Ukraine Hints at Doubling Transit Fees for Russian Gas

For the first time after an agreement was reached earlier this week over the transit of Russian gas through Ukraine, the country has hinted at the price tag for the next five years, Kommersant writes. 

According to Ukrainian Energy Minister Alexei Orzhel, tariffs for Gazprom will double on average compared to the current ones, and Russia’s energy giant will pay $3 billion annually, or $15 billion over the five years. This amount will be divided roughly equally between the Ukrainian system’s operator and Naftogaz, the minister said.

Judging by the minister’s remarks, under the new contract, the Russian company, despite the decrease in transit volumes to 65 billion cubic meters in 2020 and 40 billion cubic meters in 2021-2024, will pay Ukraine as much as in 2018-2019, that is, about $2.9 billion per year. The average tariff can be about $64 per 1,000 cubic meters. That’s at least three times more expensive than flows through Nord Stream, Kommersant writes.

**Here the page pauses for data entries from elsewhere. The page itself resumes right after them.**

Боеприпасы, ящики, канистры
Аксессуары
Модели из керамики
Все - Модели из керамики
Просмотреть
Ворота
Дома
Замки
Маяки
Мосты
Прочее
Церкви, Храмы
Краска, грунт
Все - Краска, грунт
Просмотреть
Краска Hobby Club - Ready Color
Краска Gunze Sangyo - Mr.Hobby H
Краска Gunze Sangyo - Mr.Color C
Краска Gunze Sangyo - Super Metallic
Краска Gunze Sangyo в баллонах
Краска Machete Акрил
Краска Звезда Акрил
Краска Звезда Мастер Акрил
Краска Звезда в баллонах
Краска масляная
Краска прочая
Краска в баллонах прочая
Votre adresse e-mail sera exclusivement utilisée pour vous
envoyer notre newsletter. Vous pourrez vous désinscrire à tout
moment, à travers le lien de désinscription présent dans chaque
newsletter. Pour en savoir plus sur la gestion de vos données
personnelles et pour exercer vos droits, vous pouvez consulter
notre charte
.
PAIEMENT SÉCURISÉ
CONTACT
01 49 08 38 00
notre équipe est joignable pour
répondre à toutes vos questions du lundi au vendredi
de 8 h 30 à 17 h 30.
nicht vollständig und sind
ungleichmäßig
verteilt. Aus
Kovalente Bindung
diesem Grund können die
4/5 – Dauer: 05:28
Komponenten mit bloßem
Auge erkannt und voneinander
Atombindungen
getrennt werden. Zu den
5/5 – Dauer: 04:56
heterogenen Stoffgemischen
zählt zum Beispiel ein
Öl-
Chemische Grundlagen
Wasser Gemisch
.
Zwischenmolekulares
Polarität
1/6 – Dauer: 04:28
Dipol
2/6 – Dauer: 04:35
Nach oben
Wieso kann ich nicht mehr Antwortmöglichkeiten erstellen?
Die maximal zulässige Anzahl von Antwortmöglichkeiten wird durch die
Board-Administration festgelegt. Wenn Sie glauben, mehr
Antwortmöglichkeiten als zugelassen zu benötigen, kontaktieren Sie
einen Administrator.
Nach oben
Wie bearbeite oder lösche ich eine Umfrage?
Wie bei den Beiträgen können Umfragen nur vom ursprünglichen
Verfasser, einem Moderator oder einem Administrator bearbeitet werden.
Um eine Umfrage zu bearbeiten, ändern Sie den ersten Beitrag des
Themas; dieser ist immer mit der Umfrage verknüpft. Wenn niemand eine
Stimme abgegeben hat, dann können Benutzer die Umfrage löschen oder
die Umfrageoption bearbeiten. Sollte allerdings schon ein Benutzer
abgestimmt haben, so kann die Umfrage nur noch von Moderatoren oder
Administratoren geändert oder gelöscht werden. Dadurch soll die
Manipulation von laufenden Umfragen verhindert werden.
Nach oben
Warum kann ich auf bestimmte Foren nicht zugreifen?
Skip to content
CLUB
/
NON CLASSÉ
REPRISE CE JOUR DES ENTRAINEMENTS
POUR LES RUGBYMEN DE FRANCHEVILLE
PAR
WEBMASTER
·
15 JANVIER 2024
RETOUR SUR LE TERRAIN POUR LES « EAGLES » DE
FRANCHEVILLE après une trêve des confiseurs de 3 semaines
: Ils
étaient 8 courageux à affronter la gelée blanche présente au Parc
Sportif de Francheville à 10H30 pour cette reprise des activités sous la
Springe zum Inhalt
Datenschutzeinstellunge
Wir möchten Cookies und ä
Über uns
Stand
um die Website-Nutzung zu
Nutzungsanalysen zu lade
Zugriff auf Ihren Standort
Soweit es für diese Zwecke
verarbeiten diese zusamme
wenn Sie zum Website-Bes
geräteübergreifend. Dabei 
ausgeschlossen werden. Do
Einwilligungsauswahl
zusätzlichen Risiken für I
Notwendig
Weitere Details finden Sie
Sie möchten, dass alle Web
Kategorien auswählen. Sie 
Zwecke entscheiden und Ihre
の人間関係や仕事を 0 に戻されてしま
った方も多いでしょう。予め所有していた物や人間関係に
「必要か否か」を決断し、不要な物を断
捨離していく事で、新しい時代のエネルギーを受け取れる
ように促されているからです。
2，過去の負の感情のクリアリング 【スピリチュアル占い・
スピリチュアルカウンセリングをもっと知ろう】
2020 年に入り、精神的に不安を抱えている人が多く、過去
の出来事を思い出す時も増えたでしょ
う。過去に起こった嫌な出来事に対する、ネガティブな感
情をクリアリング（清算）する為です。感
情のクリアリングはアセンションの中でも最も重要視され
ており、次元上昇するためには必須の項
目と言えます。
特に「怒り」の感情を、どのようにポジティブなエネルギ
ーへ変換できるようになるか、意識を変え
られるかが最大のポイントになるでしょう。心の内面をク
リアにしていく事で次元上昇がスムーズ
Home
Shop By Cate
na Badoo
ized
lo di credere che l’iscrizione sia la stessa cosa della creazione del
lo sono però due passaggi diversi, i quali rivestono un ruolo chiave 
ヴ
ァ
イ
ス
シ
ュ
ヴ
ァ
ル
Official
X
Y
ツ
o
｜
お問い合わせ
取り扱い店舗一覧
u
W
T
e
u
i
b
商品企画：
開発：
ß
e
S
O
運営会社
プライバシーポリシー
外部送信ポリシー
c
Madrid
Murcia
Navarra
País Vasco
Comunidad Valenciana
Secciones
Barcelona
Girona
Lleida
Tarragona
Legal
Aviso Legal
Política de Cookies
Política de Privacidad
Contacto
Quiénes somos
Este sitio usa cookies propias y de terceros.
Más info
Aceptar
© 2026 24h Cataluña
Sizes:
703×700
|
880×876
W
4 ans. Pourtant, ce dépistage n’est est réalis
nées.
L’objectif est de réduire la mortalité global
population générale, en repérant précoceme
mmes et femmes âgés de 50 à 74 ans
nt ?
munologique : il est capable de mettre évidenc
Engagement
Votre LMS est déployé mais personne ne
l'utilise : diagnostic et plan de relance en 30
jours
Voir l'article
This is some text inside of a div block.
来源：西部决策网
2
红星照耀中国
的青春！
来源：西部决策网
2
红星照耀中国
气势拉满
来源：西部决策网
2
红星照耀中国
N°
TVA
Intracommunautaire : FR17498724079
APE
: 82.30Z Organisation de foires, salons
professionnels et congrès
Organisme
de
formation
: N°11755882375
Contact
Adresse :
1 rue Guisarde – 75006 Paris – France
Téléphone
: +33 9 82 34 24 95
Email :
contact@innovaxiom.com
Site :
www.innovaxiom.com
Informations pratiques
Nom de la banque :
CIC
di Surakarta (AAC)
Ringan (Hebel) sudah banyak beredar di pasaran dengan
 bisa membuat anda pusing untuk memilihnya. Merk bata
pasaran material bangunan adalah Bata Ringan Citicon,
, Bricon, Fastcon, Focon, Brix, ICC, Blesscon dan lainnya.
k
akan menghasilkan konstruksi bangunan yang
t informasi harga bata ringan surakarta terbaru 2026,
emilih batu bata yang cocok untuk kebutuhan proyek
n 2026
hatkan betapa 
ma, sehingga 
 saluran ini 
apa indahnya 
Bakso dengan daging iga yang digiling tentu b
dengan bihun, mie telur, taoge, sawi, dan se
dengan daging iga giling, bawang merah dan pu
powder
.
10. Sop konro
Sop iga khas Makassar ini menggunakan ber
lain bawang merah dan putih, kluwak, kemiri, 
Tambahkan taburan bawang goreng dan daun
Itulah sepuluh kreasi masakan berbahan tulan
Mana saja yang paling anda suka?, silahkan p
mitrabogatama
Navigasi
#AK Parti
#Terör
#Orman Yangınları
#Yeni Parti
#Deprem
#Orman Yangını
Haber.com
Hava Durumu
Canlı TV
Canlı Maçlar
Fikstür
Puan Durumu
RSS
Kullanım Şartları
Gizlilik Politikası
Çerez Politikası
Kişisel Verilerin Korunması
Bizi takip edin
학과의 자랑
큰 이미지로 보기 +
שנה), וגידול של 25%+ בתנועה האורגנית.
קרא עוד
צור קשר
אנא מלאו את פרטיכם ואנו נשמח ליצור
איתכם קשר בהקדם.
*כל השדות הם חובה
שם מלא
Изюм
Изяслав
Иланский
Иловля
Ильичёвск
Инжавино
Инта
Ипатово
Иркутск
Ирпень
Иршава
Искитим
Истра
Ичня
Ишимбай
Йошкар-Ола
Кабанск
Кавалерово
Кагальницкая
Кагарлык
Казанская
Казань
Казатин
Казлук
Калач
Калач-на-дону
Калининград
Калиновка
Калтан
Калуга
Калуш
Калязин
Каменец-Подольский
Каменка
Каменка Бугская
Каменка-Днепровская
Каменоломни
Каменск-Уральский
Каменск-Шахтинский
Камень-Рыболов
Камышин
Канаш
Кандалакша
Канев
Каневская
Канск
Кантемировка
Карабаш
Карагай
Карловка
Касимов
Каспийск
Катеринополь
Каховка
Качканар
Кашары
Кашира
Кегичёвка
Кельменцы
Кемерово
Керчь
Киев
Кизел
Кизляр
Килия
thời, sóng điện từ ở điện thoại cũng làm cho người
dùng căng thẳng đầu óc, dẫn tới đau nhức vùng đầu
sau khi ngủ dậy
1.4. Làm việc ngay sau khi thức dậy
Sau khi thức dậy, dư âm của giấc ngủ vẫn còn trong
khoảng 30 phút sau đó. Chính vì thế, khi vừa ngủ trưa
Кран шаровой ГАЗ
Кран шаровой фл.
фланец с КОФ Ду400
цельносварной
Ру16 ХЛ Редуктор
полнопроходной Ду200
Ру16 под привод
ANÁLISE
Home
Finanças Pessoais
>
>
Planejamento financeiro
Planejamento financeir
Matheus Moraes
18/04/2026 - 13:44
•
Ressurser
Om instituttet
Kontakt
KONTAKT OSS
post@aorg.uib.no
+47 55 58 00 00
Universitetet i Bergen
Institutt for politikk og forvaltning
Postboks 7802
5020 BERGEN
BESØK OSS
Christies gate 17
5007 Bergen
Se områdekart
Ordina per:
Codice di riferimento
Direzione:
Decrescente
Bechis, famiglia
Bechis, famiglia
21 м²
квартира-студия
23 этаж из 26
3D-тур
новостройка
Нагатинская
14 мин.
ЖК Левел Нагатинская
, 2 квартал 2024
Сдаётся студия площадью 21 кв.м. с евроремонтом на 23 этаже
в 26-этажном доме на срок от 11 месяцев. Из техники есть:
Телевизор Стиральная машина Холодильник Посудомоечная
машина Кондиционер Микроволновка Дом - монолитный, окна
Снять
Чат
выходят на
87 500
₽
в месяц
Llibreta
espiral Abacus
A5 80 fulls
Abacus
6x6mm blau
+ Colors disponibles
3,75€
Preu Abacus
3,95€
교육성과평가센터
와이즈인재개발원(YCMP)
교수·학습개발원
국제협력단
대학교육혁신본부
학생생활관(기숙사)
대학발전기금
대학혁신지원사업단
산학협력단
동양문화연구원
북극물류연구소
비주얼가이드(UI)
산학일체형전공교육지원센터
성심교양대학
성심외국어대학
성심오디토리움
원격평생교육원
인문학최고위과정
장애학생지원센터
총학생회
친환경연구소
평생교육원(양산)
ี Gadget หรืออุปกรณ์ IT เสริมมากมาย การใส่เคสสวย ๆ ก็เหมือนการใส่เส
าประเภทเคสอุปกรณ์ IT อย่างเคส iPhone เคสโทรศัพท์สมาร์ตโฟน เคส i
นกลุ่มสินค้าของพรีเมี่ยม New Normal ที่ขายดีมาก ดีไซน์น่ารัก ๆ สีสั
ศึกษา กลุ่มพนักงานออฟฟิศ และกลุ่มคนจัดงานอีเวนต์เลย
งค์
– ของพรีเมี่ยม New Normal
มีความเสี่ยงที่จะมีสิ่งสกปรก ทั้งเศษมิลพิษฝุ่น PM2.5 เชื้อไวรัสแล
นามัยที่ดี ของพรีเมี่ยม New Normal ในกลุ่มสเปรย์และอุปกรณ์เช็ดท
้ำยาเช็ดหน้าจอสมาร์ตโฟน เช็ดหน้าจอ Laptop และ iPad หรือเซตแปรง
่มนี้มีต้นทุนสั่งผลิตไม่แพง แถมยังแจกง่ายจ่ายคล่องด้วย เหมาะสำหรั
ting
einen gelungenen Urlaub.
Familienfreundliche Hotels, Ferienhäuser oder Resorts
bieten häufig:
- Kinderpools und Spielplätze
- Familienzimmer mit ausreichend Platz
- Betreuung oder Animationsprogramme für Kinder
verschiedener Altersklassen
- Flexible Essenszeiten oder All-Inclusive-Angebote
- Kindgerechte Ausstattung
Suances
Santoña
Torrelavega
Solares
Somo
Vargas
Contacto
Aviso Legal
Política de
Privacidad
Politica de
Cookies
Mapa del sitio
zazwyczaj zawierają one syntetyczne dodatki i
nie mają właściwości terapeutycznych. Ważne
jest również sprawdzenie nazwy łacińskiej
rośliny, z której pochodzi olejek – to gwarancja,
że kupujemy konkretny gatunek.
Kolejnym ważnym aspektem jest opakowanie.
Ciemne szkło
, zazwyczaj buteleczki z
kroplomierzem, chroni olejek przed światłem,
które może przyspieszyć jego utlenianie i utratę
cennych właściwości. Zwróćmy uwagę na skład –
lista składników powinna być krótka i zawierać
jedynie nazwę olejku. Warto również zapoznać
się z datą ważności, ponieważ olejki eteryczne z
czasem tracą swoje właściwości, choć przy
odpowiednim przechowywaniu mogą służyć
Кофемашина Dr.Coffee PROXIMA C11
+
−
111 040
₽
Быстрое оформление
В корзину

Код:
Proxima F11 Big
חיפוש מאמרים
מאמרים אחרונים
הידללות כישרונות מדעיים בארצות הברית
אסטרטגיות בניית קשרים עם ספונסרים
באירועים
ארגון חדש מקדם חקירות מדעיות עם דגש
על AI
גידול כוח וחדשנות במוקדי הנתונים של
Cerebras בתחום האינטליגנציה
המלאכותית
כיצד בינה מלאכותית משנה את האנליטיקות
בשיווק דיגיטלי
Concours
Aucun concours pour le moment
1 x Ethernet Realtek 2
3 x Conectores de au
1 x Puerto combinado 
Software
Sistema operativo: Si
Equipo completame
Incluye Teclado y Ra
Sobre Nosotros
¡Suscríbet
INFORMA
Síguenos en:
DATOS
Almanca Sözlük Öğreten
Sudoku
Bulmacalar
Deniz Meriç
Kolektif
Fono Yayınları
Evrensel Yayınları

If Kyiv’s statements on tariffs are true, the new contract may look like a necessary step for Gazprom, which had no time to complete the construction of its pipelines bypassing Ukraine by January 1 and had to agree to any terms and conditions to avoid even greater losses in the event of a transit interruption, analysts told the business newspaper.

If that is the case, once the Nord Stream 2 and the TurkStream pipelines are ready, Gazprom may be tempted to review the contract with Ukraine, the experts said.

At the same time, it is too early yet to provide any estimates, since there is no clarification on the full picture of the deal. According to Maria Belova of Vygon Consulting, the high transit tariff rates, which are required to support Naftogaz’s financial condition, can be a condition for Russian gas supplies to Ukraine’s domestic market. Russia has always insisted on that because such supplies are very profitable for Gazprom.

However, if cheap Russian gas enters the market directly, Naftogaz, which is left without transit revenues, would also lose the Ukrainian industry, its only financially reliable consumer, Belova noted.